Following the incident, sPower contacted Cisco, which advised it to patch its firewalls. sPower deployed firmware updates to its firewalls after ensuring that they would not cause other problems.
It’s unclear if this was a targeted attack, but since it can be easy for malicious actors to target internet-exposed firewalls on a large scale, it would not be surprising if the attack was opportunistic and the attackers might not have even been aware of the effects of their exploitation attempts.
“Network appliances like the ones compromised in the western states incident are easy to attack because they’re difficult to patch and have no anti-malware capabilities — plus they’re directly exposed to the internet, meaning they can be compromised by nation-states or cybercriminals located anywhere in the world,” Phil Neray, VP of Industrial Cybersecurity at CyberX, told SecurityWeek. “We’ve seen attackers go after unpatched network devices in the past, such as in the VPNFilter attacks of 2018, which have been widely-attributed to Russian threat actors.”

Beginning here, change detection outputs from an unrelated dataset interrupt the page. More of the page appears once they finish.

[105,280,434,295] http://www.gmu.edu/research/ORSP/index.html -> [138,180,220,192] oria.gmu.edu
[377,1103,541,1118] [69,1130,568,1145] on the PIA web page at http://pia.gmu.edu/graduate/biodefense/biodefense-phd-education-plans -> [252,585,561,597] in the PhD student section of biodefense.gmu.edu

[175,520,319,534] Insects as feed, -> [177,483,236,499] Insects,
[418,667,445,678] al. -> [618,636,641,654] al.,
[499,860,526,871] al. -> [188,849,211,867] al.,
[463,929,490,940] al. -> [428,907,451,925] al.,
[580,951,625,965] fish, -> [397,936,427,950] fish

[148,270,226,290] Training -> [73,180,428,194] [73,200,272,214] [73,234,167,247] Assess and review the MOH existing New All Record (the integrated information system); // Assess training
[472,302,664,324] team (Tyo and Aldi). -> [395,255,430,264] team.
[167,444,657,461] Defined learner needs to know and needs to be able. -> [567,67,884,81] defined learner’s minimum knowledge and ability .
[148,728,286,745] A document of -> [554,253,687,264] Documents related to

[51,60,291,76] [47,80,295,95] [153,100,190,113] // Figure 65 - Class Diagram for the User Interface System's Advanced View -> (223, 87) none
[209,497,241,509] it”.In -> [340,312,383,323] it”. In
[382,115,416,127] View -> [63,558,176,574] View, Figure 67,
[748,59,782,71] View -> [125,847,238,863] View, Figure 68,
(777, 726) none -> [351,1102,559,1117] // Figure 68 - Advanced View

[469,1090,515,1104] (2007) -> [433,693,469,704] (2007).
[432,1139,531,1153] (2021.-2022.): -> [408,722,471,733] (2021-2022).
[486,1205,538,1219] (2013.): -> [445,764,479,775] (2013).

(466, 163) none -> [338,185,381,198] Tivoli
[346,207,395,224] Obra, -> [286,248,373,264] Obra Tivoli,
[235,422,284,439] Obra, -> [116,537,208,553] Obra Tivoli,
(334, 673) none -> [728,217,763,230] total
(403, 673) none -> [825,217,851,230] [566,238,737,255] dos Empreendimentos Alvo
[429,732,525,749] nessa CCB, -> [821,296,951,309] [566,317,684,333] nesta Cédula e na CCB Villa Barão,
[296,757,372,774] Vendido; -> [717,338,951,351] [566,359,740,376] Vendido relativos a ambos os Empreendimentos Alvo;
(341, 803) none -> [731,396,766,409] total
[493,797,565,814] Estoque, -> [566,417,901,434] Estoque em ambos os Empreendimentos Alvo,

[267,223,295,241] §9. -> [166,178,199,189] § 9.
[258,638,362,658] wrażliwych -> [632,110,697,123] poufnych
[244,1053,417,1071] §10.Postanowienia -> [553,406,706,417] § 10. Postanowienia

Neray added, “It’s highly unlikely that attackers could take down the entire U.S. power grid because it has been specifically designed to eliminate any single points of failure. Nevertheless, it’s easy to imagine how determined nation-state attackers could target specific population centers to cause major disruption and chaos, as Russian threat actors did with the Ukrainian grid attacks of 2015 and 2016. This is not completely theoretical. In March 2018, the US FBI/DHS concluded that since at least March 2016, Russian government cyber actors had targeted and compromised government entities and multiple U.S. critical infrastructure sectors, including the energy, nuclear, commercial facilities, water, aviation, and critical manufacturing sectors. As such, organizations should be on high-alert for similar incidents.”